The lessons taken from the failure of Prem’s coup was that, in 2014, a far deeper and more extensive military repression was required in order to, as the yellow-shirted ideologues put it, uproot the Thaksin regime. General Prayuth Chan-ocha, General Pravit Wongsuwan and their junta-cum-government of military brass has been the ruthless military dictatorship that Prem and other palace-related monarchists wanted and needed.

This is why the grand old political meddler is so enthralled and enamored of General Prayuth. He sees a true “son” at work for the military brotherhood and for the palace. When the junta comes calling at Prem’s taxpaper-funded mansion, he’s so very happy.

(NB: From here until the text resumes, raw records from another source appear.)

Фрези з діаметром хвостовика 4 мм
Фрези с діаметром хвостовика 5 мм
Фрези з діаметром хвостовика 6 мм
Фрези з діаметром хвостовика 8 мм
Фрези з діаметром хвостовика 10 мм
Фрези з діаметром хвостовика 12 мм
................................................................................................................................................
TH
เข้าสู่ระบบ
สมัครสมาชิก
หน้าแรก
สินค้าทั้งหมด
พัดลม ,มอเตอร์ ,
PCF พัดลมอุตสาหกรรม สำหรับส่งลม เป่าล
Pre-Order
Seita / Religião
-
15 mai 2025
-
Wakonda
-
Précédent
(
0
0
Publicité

As the Bangkok Post reports the most recent mutual posterior polish, General Prem was effusive in his praise.

prem-entralled

Prem told the well-wishers who came to pay their respects to the palace’s chief political player that “he was aware of the government’s hard work.” He praised the dictatorship: “The government [he means junta] is exhausted and the prime minister, even more so.” Prem expressed his full support for the junta.

General Prem showered praise on General Prayuth, saying the “more exhausted” Prayuth is, “the greater success there is because the prime minister is committed to bringing happiness back to the nation…”. Prem expressed his full support for The Dictator, declaring: “I’m glad the prime minister and everyone here is dedicated to the country’s cause. We may be tired but we are not despondent…”.

He seems to view his palace and the junta as a team, running the country as only they can, with vigor and determination translated as repression and political regression.

He also “urged Deputy Prime Minister Prawit Wongsuwon and the armed forces leaders to do their best to help Gen Prayut,” and drew on palace propaganda for support, mythologizing the dead king: “If one feels on the verge of losing steam, he only needs to look up at the picture of the late King who had endured hard work for 70 years. That is far more than what any of us has gone through…”. Nonsense for sure, but it is the linking of monarchy and military that’s critical for the new reign and for wiping out the vestiges of popular electoralism.

Naturally enough, General Prayuth took to polishing Prem’s aged butt, praising Prem’s “experience, ability and loyalty to the royal institution [he means monarchy]…”. So happy are the two together that Prem took Prayuth off for a “private meeting … that lasted about 15 minutes.”

Later, Prayuth explained that the old general “inquired about his work plans for the next year.” We assume his plans for political regression, deepening surveillance and a sham election were all ticked off by the palace’s man.